> Required work
Answer these questions using the study methods text below.
1. What age range did the included pediatric surgical patients fall within?
2. What gestational age at birth defined prematurity for exclusion?
3. What is the default ventilation mode on the hospital's anesthesia machines?

Inclusion criteria comprised the following: (1) Pediatric surgical patients aged 2–18 years who underwent general anesthesia, as younger patients have a known predisposition for bronchospasm and respiratory adverse events in the perioperative period compared to older children [14, 16, 17]. (2) No prior history of asthma, and (3) Received at least one follow‐up visit with a University of Michigan primary care physician (PCP) prior to August 1, 2020. Exclusion criteria included the following: (1) Previous diagnosis of asthma, (2) History of lung disease, including obstructive sleep apnea (OSA), bronchopulmonary dysplasia (BPD), prematurity defined as < 30 weeks gestational age (GA) at birth, as these children have the highest risk of BPD and physiologically tend to have the most respiratory issues related to decreased surfactant [18], congenital diaphragmatic hernias (CDH), congenital pulmonary airway malformation/congenital cystic adenomatous malformation (CPAM/CCAM) or other lesions with significant pulmonary hypoplasia, (3) History of airway defects, (4) Cystic Fibrosis, (5) Airway surgery specific to the larynx and distal to the larynx, (6) Open heart procedures to exclude any airway manipulation or defects affecting the airway, such as vascular rings or prolonged endotracheal intubation, and (7) Allergies, specifically food and seasonal allergies, given the predisposition to reactive airway disease [19]. Our outcome was new postoperative asthma diagnosis.
2.1. Case and Control Definitions
The main analysis was performed on intra‐operatively documented “bronchospasm” defined by the following criteria: documentation of bronchospasm in the anesthetic record and/or intraoperative use of albuterol and/or intravenous epinephrine. To confirm the existence of bronchospasm in patients where the etiology was unclear, individual charts were reviewed by a pediatric anesthesiologist who was blinded to the asthma diagnosis, examining multifactorial markers such as peak inspiratory pressures (PIP), oxygen saturation, medication administration, and timing in conjunction with the clinical findings and clinician notes. The first sensitivity analysis included cases with recorded bronchospasm, intraoperative use of an albuterol metered dose inhaler or intravenous epinephrine at dosages ranging from 0.1 to 1 mcg/kg, with or without the administration of intravenous magnesium, and without documentation indicating another etiology, such as hypotension or anaphylaxis. Since bronchospasm was suspected to be under‐reported in the medical record, we created two additional bronchospasm variables (Highest PIP and Mean PIP). Highest PIP was defined as the highest PIP between the time when PIP was first > 5 cmH2O after induction and the first PIP that was ≤ 5 cmH20 within 30 min before anesthesia end. Mean PIP was determined over the same time interval encompassing all nonfiltered breaths. To do this, we created a subgroup of patients who received positive pressure ventilation. We then used logistic regression to estimate based on both peak and mean airway pressures patients those who had versus those who did not have bronchospasm by the main analysis. Of note, the default mode of ventilation on the anesthesia machines at our pediatric hospital is pressure control ventilation.

> Entries supplied

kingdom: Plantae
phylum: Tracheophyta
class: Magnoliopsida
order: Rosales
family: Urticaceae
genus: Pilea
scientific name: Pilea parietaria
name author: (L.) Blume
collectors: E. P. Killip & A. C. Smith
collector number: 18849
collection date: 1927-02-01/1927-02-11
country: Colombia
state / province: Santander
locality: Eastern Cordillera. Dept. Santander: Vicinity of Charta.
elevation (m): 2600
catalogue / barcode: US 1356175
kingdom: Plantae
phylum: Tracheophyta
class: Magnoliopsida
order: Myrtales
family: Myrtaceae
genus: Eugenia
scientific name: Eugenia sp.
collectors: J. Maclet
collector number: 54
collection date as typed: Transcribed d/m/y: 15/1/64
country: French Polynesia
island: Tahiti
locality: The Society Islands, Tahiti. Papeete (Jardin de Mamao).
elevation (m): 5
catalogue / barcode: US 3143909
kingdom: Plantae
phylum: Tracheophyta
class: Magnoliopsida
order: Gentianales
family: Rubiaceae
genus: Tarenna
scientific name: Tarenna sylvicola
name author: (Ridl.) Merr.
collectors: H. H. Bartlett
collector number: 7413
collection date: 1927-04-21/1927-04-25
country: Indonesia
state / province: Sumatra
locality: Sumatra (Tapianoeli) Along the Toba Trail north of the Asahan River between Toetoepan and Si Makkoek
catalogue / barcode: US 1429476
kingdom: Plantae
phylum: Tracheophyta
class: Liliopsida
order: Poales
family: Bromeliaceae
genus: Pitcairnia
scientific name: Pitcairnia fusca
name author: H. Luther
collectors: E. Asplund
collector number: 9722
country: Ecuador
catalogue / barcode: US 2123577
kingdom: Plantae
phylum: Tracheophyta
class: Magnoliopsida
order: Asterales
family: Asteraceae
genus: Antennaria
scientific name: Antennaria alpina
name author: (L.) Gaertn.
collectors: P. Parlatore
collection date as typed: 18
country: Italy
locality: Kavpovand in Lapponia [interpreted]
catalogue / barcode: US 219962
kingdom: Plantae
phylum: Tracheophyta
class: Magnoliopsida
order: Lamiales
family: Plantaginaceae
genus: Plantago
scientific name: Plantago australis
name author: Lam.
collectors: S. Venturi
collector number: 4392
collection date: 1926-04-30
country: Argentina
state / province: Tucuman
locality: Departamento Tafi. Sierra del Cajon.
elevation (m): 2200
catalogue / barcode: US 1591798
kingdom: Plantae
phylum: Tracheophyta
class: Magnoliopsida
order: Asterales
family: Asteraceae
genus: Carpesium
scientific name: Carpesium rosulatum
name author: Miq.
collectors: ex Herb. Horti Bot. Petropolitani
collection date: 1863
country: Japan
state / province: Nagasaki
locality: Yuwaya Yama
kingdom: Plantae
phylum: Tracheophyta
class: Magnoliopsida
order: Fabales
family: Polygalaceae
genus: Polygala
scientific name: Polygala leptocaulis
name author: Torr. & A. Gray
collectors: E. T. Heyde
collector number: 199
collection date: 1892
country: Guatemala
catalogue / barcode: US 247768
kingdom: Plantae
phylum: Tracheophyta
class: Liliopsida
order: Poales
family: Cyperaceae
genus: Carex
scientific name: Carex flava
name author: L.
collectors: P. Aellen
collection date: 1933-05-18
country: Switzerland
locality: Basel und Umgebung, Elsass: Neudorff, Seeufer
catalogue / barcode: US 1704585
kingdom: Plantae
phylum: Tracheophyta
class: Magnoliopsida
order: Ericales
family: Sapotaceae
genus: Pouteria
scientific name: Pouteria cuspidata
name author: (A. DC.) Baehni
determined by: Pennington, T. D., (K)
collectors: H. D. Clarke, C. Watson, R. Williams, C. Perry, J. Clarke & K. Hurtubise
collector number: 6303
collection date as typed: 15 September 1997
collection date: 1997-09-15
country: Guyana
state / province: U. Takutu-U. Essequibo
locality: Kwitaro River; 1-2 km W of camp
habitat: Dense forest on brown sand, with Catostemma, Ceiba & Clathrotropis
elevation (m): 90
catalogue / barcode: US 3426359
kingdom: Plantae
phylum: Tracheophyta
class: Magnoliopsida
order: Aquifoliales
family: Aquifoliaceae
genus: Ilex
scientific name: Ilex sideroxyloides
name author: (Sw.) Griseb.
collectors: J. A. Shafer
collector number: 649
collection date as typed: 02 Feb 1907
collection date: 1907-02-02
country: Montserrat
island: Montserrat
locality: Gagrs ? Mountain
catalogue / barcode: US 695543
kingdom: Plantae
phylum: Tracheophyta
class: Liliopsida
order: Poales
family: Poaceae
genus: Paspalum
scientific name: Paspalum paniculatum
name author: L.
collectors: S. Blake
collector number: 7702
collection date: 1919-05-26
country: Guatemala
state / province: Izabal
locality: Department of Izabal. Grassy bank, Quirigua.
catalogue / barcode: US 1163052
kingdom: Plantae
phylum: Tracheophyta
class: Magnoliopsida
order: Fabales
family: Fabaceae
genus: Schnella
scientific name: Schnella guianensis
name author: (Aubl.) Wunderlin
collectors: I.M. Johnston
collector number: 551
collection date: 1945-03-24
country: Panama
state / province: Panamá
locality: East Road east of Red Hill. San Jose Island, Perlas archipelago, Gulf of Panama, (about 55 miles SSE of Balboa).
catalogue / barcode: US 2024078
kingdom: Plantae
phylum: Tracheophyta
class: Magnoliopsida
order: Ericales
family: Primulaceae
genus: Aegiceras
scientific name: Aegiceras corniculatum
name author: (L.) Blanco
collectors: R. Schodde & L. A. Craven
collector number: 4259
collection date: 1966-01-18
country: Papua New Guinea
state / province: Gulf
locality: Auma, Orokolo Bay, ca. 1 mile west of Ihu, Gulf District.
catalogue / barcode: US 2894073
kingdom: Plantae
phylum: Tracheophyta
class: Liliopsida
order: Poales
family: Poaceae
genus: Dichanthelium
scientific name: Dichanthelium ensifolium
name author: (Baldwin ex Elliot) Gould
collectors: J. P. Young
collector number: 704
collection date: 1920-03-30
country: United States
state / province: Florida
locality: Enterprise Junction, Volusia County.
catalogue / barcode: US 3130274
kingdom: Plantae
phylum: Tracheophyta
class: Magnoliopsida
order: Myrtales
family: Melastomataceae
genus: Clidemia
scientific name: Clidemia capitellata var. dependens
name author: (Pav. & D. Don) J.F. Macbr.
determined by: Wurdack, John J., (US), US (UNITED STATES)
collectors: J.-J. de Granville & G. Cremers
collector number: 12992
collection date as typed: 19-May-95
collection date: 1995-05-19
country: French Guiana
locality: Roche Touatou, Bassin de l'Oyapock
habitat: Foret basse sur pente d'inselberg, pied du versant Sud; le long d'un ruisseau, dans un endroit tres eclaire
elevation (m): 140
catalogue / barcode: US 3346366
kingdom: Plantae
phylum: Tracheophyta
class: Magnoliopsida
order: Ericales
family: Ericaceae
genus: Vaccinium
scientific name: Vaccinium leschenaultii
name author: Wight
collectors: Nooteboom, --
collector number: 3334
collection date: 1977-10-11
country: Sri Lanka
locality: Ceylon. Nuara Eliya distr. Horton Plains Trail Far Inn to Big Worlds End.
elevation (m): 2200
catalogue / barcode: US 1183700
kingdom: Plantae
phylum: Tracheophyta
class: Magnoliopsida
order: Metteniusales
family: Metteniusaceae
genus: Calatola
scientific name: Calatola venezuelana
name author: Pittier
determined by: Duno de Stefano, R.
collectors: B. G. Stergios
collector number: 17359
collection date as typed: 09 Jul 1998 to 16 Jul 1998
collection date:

> Answer for the task
1. 2–18 years.
2. Less than 30 weeks.
3. Pressure control ventilation.